First published in May 2017
Many people say you are what you eat, but new research suggests that, when it comes to your DNA, you are what you feel.
In recent years scientists have been exploring the effects that stress and emotions have on our cells — in particular, on our chromosomes and mitochondrial DNA.
What they have found is that our emotions can shape our physical reality at the molecular level. This may have a number of effects on our health and aging.
Research shows that people with depression are at an increased risk of developing aging-related conditions. Scientists suspect this may be due to effects at the molecular level, such as shortening of the telomeres or changes in the number of copies of mitochondrial DNA.
Telomeres are stretches of DNA at the ends of chromosomes that keep the chromosomes from fraying or sticking to each other — kind of like the plastic tips on shoelaces.
This helps protect our genetic information. Every time a cell divides, telomeres get shorter. This shortening is associated with aging, as well as cancer and an increased risk of death.
Mitochondria are structures inside cells that convert energy from food into a form that the cells can use. They also play a role in the self-destruction of cells, known as apoptosis, which is a way for the body to get rid of aging cells.
Mitochondria have a small amount of their own genetic material — known as mitochondrial DNA (mtDNA) — separate from the cell’s DNA. Each cell has hundreds to thousands of mitochondria, with two to 10 copies of mitochondrial DNA in each. Scientists suspect that damage to mitochondrial DNA is a major cause of aging.
A recent study in Molecular Psychiatry [http://www.nature.com/mp/journal/vaop/ncurrent/full/mp201748a.html] by a team led by researchers from The Netherlands examined how depression could change the telomeres and mitochondria. The study followed almost 1,000 people over a 10-year period.
Researchers found that people with higher depressive symptoms had, on average, shorter telomeres in their white blood cells. However, when people’s depression worsened over the course of the study, their telomeres did not necessarily shorten to the same degree.
This is in contrast to a 2014 study [https://www.ncbi.nlm.nih.gov/pubmed/24419039] in the same journal that found that telomeres shortened over time in people with depression and anxiety. In this study, telomere shortening was also increased in men who tended to internalize their emotions.
The Dutch researchers suggest that by the time someone is diagnosed clinically with depression, they may have already experienced some early adversity in their life. This could explain why their telomeres don’t shorten as the depression worsens — the damage has already been done.
Another possibility is that there is a “third factor” that plays a role in the development of depression and the shortening of telomeres. This could be inflammation, say the researchers, which has been linked to depression in other studies. Genetic differences might also be involved.
This study, though, did not find a connection between symptoms of depression and the number of mitochondrial DNA. However, a 2015 large-scale study [https://www.ncbi.nlm.nih.gov/pubmed/25913401] in Current Biology did.

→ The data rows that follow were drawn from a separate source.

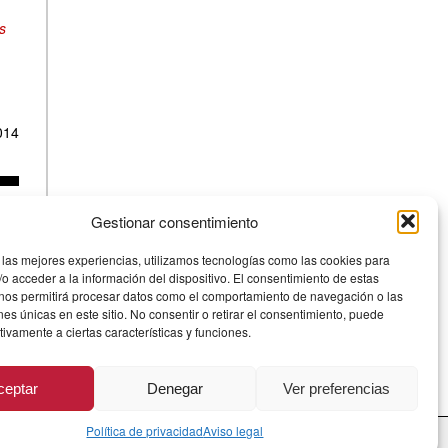
s
014
Gestionar consentimiento
 las mejores experiencias, utilizamos tecnologías como las cookies para
o acceder a la información del dispositivo. El consentimiento de estas
 nos permitirá procesar datos como el comportamiento de navegación o las
ones únicas en este sitio. No consentir o retirar el consentimiento, puede
tivamente a ciertas características y funciones.
ceptar
Denegar
Ver preferencias
Aviso Legal
·
Privacidad
·
Cookies
· © 2026
Política de privacidad
Aviso legal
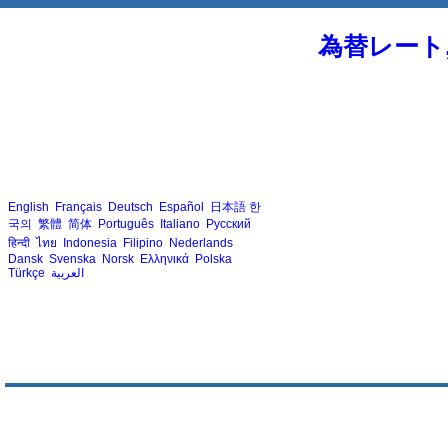
為替レート
English
Français
Deutsch
Español
日本語
한
국의
繁體
简体
Português
Italiano
Русский
हिन्दी
ไทย
Indonesia
Filipino
Nederlands
Dansk
Svenska
Norsk
Ελληνικά
Polska
Türkçe
العربية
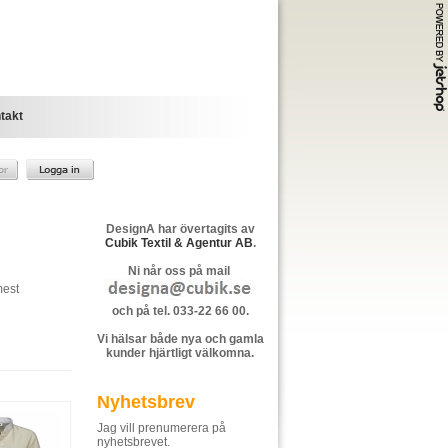
takt
DesignA har övertagits av
Cubik Textil & Agentur AB
.
Ni når oss på mail
mest
och på tel. 033-22 66 00.
Vi hälsar både nya och gamla
kunder hjärtligt välkomna.
Nyhetsbrev
Jag vill prenumerera på
nyhetsbrevet.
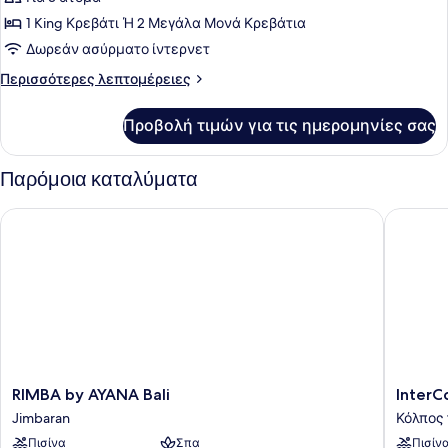
φωτογραφιών
για
1 King Κρεβάτι Ή 2 Μεγάλα Μονά Κρεβάτια
Jimbaran
Δωρεάν ασύρματο ίντερνετ
Bay
Περισσότερες
Περισσότερες λεπτομέρειες
Room
λεπτομέρειες
για
Προβολή τιμών για τις ημερομηνίες σας
Jimbaran
Bay
Room
Παρόμοια καταλύματα
RIMBA by AYANA Bali
InterCon
RIMBA
InterCon
RIMBA by AYANA Bali
InterC
by
Bali
Jimbaran
Κόλπος
AYANA
Resort
Πισίνα
Σπα
Πισίν
Bali
by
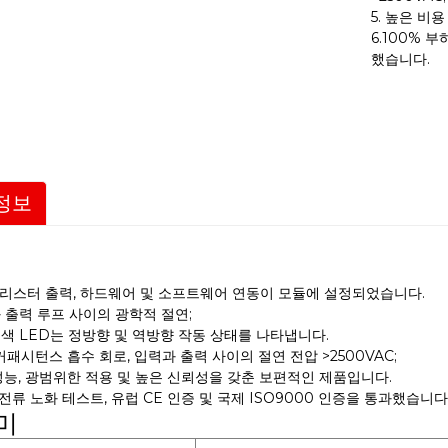
5. 높은 비
6.100% 
했습니다.
정보
사이리스터 출력, 하드웨어 및 소프트웨어 연동이 모듈에 설정되었습니다.
와 출력 루프 사이의 광학적 절연;
녹색 LED는 정방향 및 역방향 작동 상태를 나타냅니다.
-커패시턴스 흡수 회로, 입력과 출력 사이의 절연 전압 >2500VAC;
 성능, 광범위한 적용 및 높은 신뢰성을 갖춘 보편적인 제품입니다.
하 전류 노화 테스트, 유럽 CE 인증 및 국제 ISO9000 인증을 통과했습니다
미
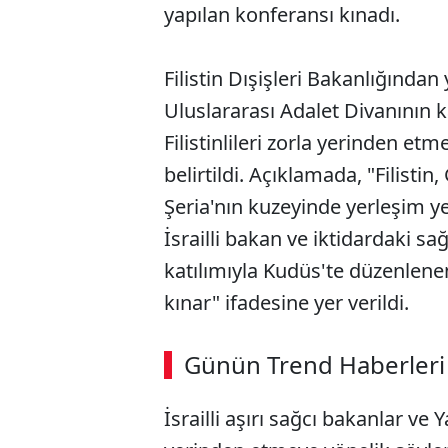
yapılan konferansı kınadı.
Filistin Dışişleri Bakanlığından
Uluslararası Adalet Divanının 
Filistinlileri zorla yerinden et
belirtildi. Açıklamada, "Filistin
Şeria'nın kuzeyinde yerleşim ye
İsrailli bakan ve iktidardaki sa
katılımıyla Kudüs'te düzenlenen
kınar" ifadesine yer verildi.
Günün Trend Haberleri
İsrailli aşırı sağcı bakanlar ve 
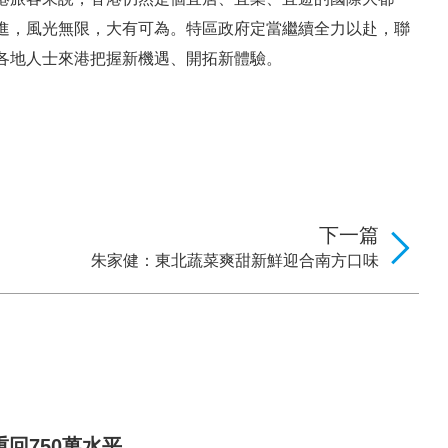
進，風光無限，大有可為。特區政府定當繼續全力以赴，聯
各地人士來港把握新機遇、開拓新體驗。
下一篇
朱家健：東北蔬菜爽甜新鮮迎合南方口味
回750萬水平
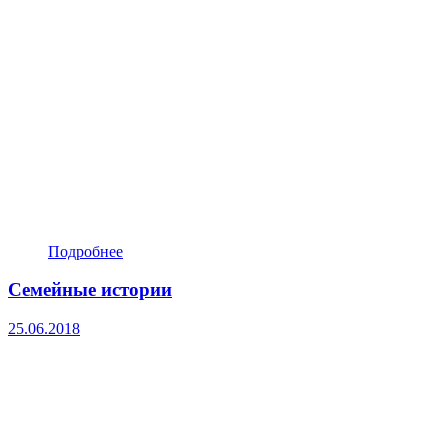
Подробнее
Семейные истории
25.06.2018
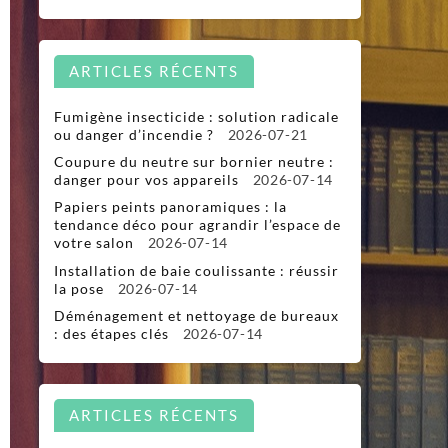
ARTICLES RÉCENTS
Fumigène insecticide : solution radicale
ou danger d’incendie ?
2026-07-21
Coupure du neutre sur bornier neutre :
danger pour vos appareils
2026-07-14
Papiers peints panoramiques : la
tendance déco pour agrandir l’espace de
votre salon
2026-07-14
Installation de baie coulissante : réussir
la pose
2026-07-14
Déménagement et nettoyage de bureaux
: des étapes clés
2026-07-14
ARTICLES RÉCENTS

Conflicts between the results of different studies, say the Dutch researchers, may be due to how depression is diagnosed in the study and whether people reported the symptoms themselves.
The Current Biology study included DNA samples taken from almost 12,000 women. This group of researchers found that both telomere length and the amount of mitochondrial DNA were associated with adverse life events.

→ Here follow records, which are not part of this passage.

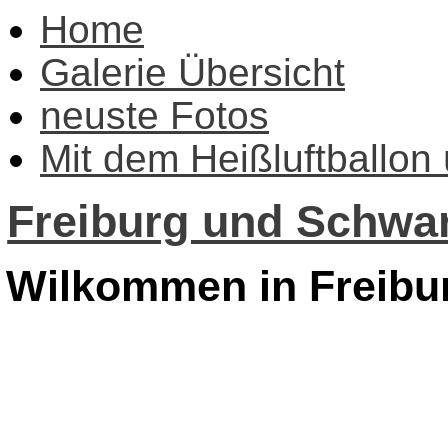
Home
Galerie Übersicht
neuste Fotos
Mit dem Heißluftballon
Freiburg und Schwar
Wilkommen in Freibu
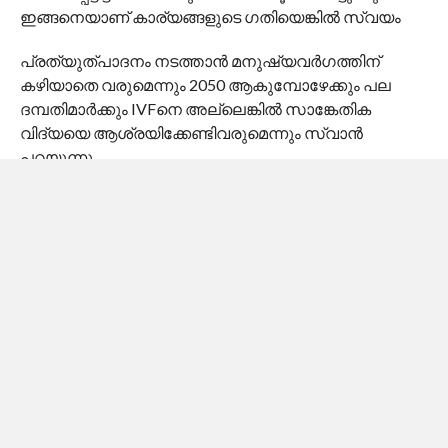
ഇങ്ങനെയാണ് കാര്യങ്ങളുടെ ഗതിയെങ്കിൽ സ്വയം
പ്രത്യുത്പാദനം നടത്താൻ മനുഷ്യവർഗത്തിന്
കഴിയാതെ വരുമെന്നും 2050 ആകുമ്പോഴേക്കും പല
ദമ്പതിമാർക്കും IVFനെ അല്ലെങ്കിൽ സാങ്കേതിക
വിദ്യയെ ആശ്രയിക്കേണ്ടിവരുമെന്നും സ്വാൻ
പറയുന്നു.
എന്താണ് ബീജത്തിന്റെ കൗണ്ട് കുറയാൻ
കാരണമാകുന്നത്, അതുമായി ബന്ധപ്പെട്ട പ്രശ്‌നങ്ങൾ
എന്താണ് എന്നെല്ലാം സ്വാന്റെ ബുക്കിൽ പറയുന്നുണ്ട്.
ഇതിന് പ്രധാനകാരണങ്ങളിലൊന്ന് പരിസ്ഥിതിയിലുള്ള
രാസവസ്തുക്കളാണ്. ഏറ്റവും പ്രശ്‌നം
എൻഡോക്രൈൻ ഡിസ്‌റപ്റ്റിങ്
കെമിക്കലുകളാണ്(EDC).
പെയിന്റ് മുതൽ കീടനാശിനികളിൽ വരെ ഇത്
അടങ്ങിയിട്ടുണ്ട്. ഇവ ശരീരത്തിലെ നാച്ചുറൽ
ഹോർമോണുകളുമായി പ്രവർത്തിക്കുകയും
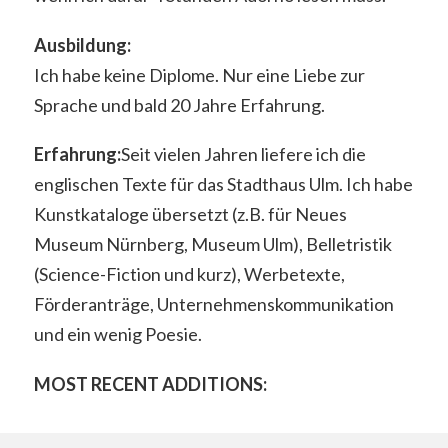
Ausbildung:
Ich habe keine Diplome. Nur eine Liebe zur
Sprache und bald 20 Jahre Erfahrung.
Erfahrung:
Seit vielen Jahren liefere ich die
englischen Texte für das Stadthaus Ulm. Ich habe
Kunstkataloge übersetzt (z.B. für Neues
Museum Nürnberg, Museum Ulm), Belletristik
(Science-Fiction und kurz), Werbetexte,
Förderanträge, Unternehmenskommunikation
und ein wenig Poesie.
MOST RECENT ADDITIONS:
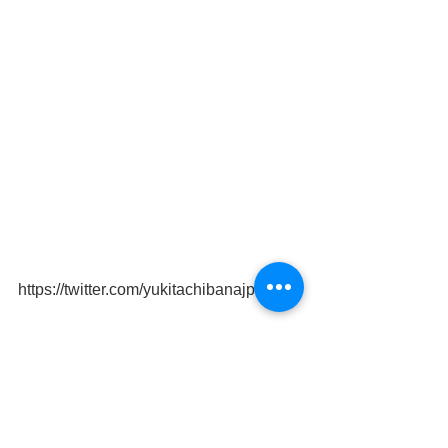
https://twitter.com/yukitachibanajp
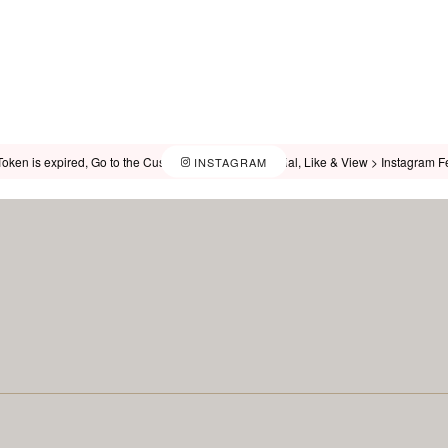
ken is expired, Go to the Customizer > JNews : Social, Like & View > Instagram Feed
INSTAGRAM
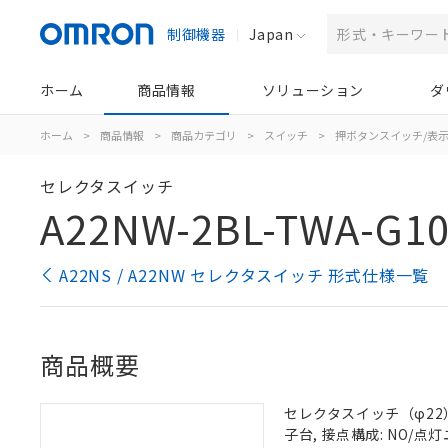
制御機器
Japan
ホーム
商品情報
ソリューション
ダ
ホーム
>
商品情報
>
商品カテゴリ
>
スイッチ
>
押ボタンスイッチ/表
セレクタスイッチ
A22NW-2BL-TWA-G10
A22NS / A22NW セレクタスイッチ 形式仕様一覧
商品概要
セレクタスイッチ（φ22）,
子台, 接点構成: NO/点灯ユ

These molecular changes, though, depended on whether women had depression. The changes didn’t occur in women who had experienced stressful life events, such as sexual abuse during childhood, but had never had major depression.
To rule out that depression was not just happening alongside the molecular changes — rather than causing it — researchers did another experiment in mice. The mice were subjected to a stressful event five days a week for four weeks. Stress increased the amount of mitochondrial DNA and decreased the telomere length in mice, which matches what they saw in people.

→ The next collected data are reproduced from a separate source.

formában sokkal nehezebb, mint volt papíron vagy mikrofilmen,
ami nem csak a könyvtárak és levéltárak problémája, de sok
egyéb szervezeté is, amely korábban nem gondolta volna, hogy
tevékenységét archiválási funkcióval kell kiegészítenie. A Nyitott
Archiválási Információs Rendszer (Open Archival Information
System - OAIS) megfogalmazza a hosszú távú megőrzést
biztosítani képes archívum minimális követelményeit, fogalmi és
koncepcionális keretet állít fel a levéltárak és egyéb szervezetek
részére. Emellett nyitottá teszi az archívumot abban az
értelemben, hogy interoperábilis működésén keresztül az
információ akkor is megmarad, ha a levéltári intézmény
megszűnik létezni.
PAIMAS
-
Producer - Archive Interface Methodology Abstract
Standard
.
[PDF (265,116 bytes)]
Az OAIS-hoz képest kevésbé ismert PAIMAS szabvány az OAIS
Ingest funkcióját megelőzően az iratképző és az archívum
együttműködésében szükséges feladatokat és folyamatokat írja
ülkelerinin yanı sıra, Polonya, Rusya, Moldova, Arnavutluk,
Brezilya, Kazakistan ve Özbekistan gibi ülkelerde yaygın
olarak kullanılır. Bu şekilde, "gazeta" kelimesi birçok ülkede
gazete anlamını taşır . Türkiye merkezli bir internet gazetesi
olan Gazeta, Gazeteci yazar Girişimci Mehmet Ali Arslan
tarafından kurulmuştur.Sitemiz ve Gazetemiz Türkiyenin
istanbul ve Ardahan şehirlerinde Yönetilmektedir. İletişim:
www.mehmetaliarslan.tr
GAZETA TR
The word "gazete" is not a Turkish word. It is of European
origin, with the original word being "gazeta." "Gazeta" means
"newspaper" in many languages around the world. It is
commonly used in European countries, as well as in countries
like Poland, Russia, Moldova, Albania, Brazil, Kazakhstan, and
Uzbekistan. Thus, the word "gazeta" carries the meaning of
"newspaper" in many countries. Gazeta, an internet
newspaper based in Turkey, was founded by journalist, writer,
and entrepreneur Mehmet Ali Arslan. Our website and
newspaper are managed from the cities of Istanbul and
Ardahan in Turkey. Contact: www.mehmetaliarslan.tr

However, when mice were allowed to recover, the molecular changes were partially reversible. The authors write that adversity in life can affect both the amount of mitochondrial DNA and the telomere length. But whether these molecular changes linger may depend on many factors, such as a person’s susceptibility to depression.
The authors also emphasize that they don’t think the molecular changes cause depression, nor are they risk factors for it. The connection between stress, mitochondrial DNA and telomere length depends upon the presence of major depression.
More research is needed to better understand how depression affects the physical reality inside our cells. This research, though, reminds us to view our emotions with the same respect as our food — as something that can shape our own existence.